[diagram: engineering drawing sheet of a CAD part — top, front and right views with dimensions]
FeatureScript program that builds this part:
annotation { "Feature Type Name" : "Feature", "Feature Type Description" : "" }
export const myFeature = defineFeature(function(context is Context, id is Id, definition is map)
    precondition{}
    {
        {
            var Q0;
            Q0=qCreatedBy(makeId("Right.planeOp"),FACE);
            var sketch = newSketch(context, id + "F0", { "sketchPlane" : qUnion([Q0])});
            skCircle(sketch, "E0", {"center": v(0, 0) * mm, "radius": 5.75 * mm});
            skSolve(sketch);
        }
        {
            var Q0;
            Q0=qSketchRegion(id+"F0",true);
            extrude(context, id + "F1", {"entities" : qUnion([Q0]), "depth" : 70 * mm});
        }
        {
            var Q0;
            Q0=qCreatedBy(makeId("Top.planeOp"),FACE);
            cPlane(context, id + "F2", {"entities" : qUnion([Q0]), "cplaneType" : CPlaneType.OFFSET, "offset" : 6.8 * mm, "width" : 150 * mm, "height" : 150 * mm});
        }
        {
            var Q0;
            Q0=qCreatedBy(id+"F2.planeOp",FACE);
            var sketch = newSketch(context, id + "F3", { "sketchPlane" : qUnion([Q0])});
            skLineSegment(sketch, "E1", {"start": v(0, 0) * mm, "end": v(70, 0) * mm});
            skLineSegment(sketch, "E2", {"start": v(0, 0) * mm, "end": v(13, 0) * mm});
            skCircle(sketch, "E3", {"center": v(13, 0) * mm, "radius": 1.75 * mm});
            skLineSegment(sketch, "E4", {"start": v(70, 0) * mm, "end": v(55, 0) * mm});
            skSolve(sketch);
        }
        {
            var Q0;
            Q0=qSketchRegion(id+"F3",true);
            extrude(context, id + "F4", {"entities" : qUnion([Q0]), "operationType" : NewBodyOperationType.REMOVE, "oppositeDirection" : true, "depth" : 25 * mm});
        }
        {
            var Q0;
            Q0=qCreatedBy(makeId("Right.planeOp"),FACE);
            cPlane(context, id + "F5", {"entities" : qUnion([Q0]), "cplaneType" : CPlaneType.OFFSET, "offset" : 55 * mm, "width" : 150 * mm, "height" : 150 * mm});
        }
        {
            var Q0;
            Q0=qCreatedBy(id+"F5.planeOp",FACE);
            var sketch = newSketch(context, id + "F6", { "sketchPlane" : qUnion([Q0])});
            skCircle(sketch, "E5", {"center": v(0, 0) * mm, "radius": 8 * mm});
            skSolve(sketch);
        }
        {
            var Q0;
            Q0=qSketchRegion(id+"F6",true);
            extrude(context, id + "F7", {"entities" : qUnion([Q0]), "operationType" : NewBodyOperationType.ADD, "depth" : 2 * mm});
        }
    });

+ + + + + + +

How many lines in the rows above contain the string "sketchPlane"? Give only the number.

3